Refúgios íntimos

1

Vazio... Sente-se assim, perdendo o interesse por tudo, num pessimismo natural à idade? Mas, pessimismo ou realidade em encarar tudo pela frente, com coragem? Ah, como se definir? O fato é que se sente desanimado, como se entregando, deixando-se vencer e...

- Vado por que não sai um pouco, vê o mundo de fora? Desse jeito você acaba adoecendo.

Sem se voltar, ele responde à indagação repetida da mulher, numa preocupação de boa companheira que com tudo fica “encucada”, num zelo exagerado:

- Depois eu vou dá um “giro” por aí.

Ela sorri, entendendo-o, na desculpa de outras vezes:

-Depois, depois! Você tem de reagir homem! Ficar nessa cadeira se balançando, pensando, pensando... Como se isso resolvesse.

Não, ele não mais lhe dirá nada. A gente tem o nosso mundo, refúgio, defesa contra tudo... Sorri e impulsiona o corpo magro para trás, cadenciando-se.

A mulher retrocede ao interior da casa. O Vado está mesmo velho: de idade (completou 70 anos no mês passado) e de espírito. A vida com suas metamorfoses. E lembra-se do pai, o Seu Gonçalves, que costumava dizer, na conclusão prática:

- No decorrer do tempo, a gente vai acompanhando as mudanças, no físico e no modo de pensar e... Tudo passa!

Verdade, pura verdade.

- Bom, deixe-me ir cuidar do presente.

Adentra na cozinha e acendendo o fogão, põe a vasilha com o feijão para cozinhar.

- Pobre do meu Vado. Quem já foi alegre, levando a vida na gozação... Eita vidinha!

Tampa a vasilha e abrindo o refrigerador ao lado, busca a verdura para a salada.

De uma residência nas proximidades chega o som alegre da música do “forró”, sucesso do momento.

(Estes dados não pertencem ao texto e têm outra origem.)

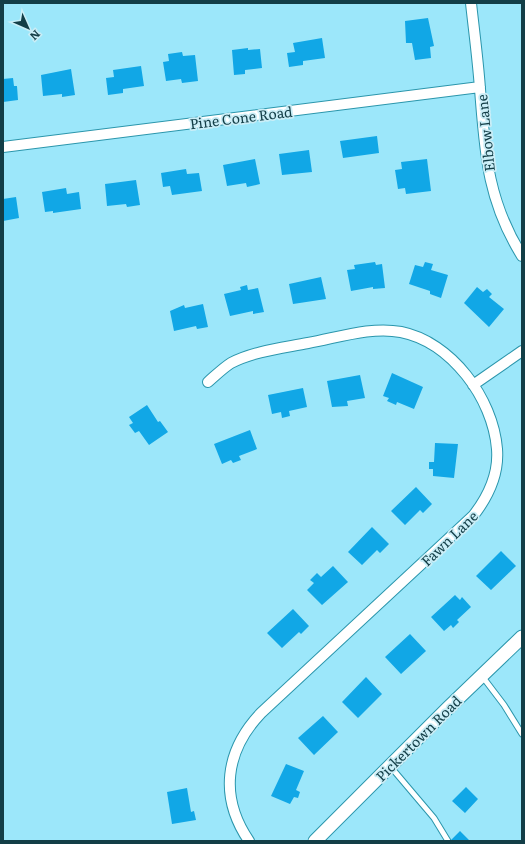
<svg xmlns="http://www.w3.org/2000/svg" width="525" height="844" viewBox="0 0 525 844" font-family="Literata,serif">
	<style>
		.building { fill: #11a7e6 }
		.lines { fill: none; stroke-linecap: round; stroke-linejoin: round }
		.service-casing { stroke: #2b96ac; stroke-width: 7 }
		.minor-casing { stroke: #2b96ac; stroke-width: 12 }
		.tertiary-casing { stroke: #2b96ac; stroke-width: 15 }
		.service { stroke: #fff; stroke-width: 5 }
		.minor { stroke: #fff; stroke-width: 10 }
		.tertiary { stroke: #fff; stroke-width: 13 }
		.labels { text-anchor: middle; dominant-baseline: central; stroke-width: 3.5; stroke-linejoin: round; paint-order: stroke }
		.street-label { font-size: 14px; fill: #133e47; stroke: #caeef7 }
	</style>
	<rect width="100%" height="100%" fill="#9ce7fa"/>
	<path class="building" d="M428 18 434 46 430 47 431 58 415 60 412 43H406L405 21Z
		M322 38 325 58 303 61V65L289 67 287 53 295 52 293 43Z
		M248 48V50L260 49 262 68 245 70V74L234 75 232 50Z
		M182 52 183 56 195 55 198 81 182 83 181 79 166 81 163 62 169 61 168 54Z
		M141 66 144 86 123 89V93L108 95 106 78 114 77 113 70Z
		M71 69 75 95 62 97V94L43 96 41 75Z
		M13 78 14 86H17L18 100 3 102V79Z
		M377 136 379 153 343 158 340 141Z
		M309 150 312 172 282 175 279 154Z
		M255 159 260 184 247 187 246 183 227 186 223 165Z
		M427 159 431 191 406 194 405 188 398 189 395 170 402 169 401 162Z
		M186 169 187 174 199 173 202 191 172 195 170 186 163 187 161 173Z
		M136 180 140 205 127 207 126 204 107 206 105 184Z
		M66 188 67 194 79 192 81 209 53 213V211L45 212 42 192Z
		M16 197 19 218 3 221V199Z
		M375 262 376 265 382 264 385 288 373 289V287L351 291 347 270 355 269 354 265Z
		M425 262 433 264 431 270 448 275 441 298 430 294V291L409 284 415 265 423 267Z
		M321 277 326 299 293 304 289 284Z
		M247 285 248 290 258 288 264 312 253 314V311L230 316 224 294 241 290 240 287Z
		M477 287 483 292 487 289 492 294 489 297 504 309 489 327 464 303Z
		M203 304 208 327 197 329 196 326 174 331 170 311 184 305 185 308Z
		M392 373 423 387 414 409 397 402 396 405 387 401 389 398 383 396Z
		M360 375 365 398 347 401 348 406 332 407 327 381Z
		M303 388 307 407 289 411 290 416 282 418 281 412 272 414 268 395Z
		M147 405 158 422 160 421 168 432 149 445 139 431 135 433 129 425 133 423 129 417Z
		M250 430 257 449 239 456 241 460 233 463 231 460 222 464 214 444Z
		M435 443 458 444 454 478 433 476V469H429V462H434Z
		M416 487 432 504 423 513 420 510 405 525 391 511Z
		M372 527 389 544 380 553 377 550 362 565 348 552Z
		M501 551 516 566 491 590 476 576Z
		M333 566 348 582 322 605 307 590 314 583 310 580 317 573 321 577Z
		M455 595 460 600 462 597 471 607 457 620 459 622 453 628 451 625 444 631 431 617Z
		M293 609 309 626 301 634 299 632 282 648 267 633Z
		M410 634 426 651 401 674 385 657Z
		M366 677 382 694 358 718 342 702Z
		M323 716 338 732 314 755 298 738Z
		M286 764 304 771 296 790 300 792 298 798 294 797 290 804 271 796Z
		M466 787 478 799 465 813 452 801Z
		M187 788 191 812 194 811 196 820 172 824 167 792Z
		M460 831 470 841 451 840Z"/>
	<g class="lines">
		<g class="service-casing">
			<path id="service" d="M482 676 504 705 522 734
				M390 766 434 818 448 841"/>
		</g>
		<g class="minor-casing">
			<path id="minor" d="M471 3C474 31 478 60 480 89 485 152 487 200 522 256
				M3 147 480 87
				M208 382C215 376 223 368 231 363 254 351 283 348 308 343 337 338 371 326 401 332 451 342 493 398 497 449 499 474 488 497 473 516L261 713C225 751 219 797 249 841
				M473 385 522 351"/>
		</g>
		<g class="tertiary-casing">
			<path id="tertiary" d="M315 841 448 708 522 637"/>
		</g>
		<use href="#service" class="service"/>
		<use href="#minor" class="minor"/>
		<use href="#tertiary" class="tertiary"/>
	</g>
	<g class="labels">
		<g class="street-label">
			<text transform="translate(241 117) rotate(-7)">Pine Cone Road</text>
			<text transform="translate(485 133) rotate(-96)">Elbow Lane</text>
			<text transform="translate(449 538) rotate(-44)">Fawn Lane</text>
			<text transform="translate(418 738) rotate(-45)">Pickertown Road</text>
		</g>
	</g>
	<rect width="525" height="844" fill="none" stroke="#133e47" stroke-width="8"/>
	<g transform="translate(28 28) rotate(135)" stroke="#caeef7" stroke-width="3" paint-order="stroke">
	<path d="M0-3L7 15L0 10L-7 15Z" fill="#133e47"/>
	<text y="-6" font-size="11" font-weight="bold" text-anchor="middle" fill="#133e47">N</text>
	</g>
</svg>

Sim, haja o que houver, as coisas têm o seu próprio caminho, egoisticamente determinado.

2

O pai naquela cadeira, se balançando, ali na varanda. A mente desocupada, num jogo de reflexões. A mãe cuidando da casa, buscando preencher o tempo com os afazeres domésticos... Seus velhos, nos últimos dias. Essas metamorfoses são cruéis e saber...

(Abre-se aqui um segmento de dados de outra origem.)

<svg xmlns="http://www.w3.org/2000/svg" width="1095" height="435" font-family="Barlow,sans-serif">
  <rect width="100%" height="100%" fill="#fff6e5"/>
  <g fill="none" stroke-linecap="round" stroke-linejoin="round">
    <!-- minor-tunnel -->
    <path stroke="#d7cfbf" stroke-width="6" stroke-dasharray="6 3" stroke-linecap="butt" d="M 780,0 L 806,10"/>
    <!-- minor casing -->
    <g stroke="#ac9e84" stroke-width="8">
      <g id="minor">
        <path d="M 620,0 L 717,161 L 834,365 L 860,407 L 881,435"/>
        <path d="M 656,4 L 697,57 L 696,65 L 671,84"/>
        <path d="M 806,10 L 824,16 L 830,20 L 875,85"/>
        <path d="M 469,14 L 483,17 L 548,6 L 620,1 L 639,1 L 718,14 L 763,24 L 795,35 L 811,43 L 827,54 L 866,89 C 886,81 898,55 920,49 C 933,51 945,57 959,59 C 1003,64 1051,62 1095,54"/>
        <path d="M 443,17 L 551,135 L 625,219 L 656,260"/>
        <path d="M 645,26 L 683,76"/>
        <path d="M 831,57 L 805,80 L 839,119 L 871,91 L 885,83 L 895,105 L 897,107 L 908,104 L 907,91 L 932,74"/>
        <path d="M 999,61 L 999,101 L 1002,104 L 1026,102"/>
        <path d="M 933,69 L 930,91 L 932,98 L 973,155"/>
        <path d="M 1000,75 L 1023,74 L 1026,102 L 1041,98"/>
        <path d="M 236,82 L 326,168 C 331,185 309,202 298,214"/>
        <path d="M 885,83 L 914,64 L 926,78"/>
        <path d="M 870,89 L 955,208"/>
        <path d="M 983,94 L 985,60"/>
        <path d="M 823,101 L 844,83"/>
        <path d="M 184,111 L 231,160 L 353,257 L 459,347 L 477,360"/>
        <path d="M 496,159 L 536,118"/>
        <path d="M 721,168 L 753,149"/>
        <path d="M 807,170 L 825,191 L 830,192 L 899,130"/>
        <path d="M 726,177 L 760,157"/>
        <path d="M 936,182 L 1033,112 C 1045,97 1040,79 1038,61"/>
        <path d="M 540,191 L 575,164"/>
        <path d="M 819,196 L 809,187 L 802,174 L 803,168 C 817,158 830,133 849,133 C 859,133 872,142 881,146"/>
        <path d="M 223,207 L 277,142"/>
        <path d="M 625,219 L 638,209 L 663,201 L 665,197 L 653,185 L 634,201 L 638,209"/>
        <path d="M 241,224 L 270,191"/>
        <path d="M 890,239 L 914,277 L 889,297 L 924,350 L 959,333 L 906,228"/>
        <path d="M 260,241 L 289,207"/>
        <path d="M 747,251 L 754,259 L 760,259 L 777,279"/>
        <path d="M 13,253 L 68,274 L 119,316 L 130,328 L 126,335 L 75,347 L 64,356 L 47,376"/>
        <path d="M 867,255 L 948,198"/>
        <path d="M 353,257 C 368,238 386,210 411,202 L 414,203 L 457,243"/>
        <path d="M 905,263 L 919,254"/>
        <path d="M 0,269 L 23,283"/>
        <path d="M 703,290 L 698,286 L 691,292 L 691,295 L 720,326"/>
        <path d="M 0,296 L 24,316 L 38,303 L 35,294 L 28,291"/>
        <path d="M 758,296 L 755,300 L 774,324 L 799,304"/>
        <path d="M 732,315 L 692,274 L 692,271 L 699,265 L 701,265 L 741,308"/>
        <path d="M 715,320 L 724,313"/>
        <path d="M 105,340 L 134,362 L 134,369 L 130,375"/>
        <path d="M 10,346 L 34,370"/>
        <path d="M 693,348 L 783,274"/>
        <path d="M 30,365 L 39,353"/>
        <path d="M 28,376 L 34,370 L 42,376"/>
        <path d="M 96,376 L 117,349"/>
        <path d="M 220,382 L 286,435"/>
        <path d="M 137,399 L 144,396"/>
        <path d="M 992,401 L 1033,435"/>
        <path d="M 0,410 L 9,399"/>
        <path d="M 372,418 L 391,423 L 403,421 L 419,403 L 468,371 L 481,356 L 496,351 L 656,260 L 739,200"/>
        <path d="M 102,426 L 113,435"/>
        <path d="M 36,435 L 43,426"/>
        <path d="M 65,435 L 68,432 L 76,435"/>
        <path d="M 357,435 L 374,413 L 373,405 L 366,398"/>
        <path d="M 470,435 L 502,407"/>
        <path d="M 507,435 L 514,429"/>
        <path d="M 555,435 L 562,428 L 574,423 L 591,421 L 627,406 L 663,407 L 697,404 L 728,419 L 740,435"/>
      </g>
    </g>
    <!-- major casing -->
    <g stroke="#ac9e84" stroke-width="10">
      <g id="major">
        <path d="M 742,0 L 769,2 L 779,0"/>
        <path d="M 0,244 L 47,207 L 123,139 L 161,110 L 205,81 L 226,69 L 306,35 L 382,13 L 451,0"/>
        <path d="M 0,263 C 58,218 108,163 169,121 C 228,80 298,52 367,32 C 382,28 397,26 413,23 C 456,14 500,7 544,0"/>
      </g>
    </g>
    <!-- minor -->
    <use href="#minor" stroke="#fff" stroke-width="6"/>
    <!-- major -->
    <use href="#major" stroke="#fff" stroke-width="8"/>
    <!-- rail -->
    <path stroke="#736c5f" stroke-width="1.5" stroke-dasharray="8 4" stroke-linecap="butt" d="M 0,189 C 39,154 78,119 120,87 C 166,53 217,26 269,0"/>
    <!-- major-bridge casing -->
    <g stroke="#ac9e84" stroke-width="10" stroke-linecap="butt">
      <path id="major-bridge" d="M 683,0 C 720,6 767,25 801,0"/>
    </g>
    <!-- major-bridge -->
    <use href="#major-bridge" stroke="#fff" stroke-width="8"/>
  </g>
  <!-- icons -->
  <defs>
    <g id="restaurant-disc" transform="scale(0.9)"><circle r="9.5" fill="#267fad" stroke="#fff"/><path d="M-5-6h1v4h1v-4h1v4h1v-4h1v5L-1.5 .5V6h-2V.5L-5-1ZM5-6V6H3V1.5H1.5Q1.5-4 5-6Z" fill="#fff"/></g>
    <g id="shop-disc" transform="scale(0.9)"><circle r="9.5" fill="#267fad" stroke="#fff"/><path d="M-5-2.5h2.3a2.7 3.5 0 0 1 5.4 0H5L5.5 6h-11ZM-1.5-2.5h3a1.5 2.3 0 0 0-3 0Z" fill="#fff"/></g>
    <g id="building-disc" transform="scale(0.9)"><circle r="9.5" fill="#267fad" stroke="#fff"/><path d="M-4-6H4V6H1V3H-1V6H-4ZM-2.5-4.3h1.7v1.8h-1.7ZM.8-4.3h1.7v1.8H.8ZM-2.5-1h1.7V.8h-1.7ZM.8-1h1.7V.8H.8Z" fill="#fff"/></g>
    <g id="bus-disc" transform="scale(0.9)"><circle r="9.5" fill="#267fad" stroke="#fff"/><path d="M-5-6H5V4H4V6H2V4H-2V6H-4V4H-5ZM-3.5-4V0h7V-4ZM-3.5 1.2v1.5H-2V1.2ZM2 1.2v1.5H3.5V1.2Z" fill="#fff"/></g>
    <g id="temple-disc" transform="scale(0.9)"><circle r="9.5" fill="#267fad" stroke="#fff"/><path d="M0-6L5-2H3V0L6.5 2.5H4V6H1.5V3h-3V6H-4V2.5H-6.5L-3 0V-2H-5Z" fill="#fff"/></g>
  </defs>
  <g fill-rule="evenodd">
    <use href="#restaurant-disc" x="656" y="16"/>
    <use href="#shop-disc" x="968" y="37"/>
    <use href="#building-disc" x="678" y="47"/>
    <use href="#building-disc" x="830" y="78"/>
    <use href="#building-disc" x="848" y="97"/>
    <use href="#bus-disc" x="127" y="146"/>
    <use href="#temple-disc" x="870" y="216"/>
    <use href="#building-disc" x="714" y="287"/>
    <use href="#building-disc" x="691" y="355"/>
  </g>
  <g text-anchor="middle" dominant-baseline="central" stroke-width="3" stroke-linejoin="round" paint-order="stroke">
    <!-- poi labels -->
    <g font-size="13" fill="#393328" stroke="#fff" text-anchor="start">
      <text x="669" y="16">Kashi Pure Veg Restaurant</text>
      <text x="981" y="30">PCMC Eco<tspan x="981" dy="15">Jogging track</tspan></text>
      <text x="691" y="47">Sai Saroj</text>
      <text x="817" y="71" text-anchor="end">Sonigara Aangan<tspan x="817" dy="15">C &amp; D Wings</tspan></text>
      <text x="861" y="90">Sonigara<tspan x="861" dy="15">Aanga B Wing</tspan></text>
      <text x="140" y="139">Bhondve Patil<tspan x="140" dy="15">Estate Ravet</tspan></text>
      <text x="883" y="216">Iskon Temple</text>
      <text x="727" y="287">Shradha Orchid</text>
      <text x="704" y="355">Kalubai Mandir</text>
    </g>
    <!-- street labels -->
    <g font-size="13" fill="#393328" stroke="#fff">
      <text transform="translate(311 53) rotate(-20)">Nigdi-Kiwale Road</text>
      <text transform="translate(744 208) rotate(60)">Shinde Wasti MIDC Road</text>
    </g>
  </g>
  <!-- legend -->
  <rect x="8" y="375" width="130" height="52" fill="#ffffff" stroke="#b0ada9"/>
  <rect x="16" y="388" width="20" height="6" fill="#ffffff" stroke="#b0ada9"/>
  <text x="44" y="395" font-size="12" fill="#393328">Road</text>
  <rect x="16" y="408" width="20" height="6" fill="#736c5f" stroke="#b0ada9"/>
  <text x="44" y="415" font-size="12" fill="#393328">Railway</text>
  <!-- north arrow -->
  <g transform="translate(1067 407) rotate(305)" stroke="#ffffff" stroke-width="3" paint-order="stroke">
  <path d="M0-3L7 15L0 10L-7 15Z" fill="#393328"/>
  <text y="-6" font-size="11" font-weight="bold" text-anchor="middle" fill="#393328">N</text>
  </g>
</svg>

- Pensando em quê, minha esposa?

A voz do marido, o Nildo, ao lado, buscando conversa, libertá-la do seu mundo íntimo e ultimamente, tão procurado.

Conservando a atenção ao vidro sobre a direção, ela então sorrindo, responde:

- Nada não, besteiras minhas.

Ele agora sorri e retorna a falar:

- Você está ficando parecida com o seu pai: calado, pensativo, isolando-se... É a voz do sangue, numa repetição.

Aí ela exclama entusiasmada:

- “É a voz do sangue”. Nildo que frase bonita, expressiva!

Ele nada comenta. Fugitivo, como sempre, ao ser entendido ao expor assim de repente, o seu mundo íntimo.

- Mas, vamos apressar o carro. Sem tardar, isso aqui estará num “engarrafamento” de encher a paciência de qualquer cristão!

- Falou e disse Nair.

Sorrindo, ela avança seguida por outros veículos, já de faróis acesos, como os primeiros olhos noturnos. E aqui e ali, as luzes dos edifícios se acendem, numa saudação romântica à noite que desponta, com suas alegrias, tristezas e mistérios, enquanto o casal segue num repentino e necessário silêncio de seus refúgios íntimos.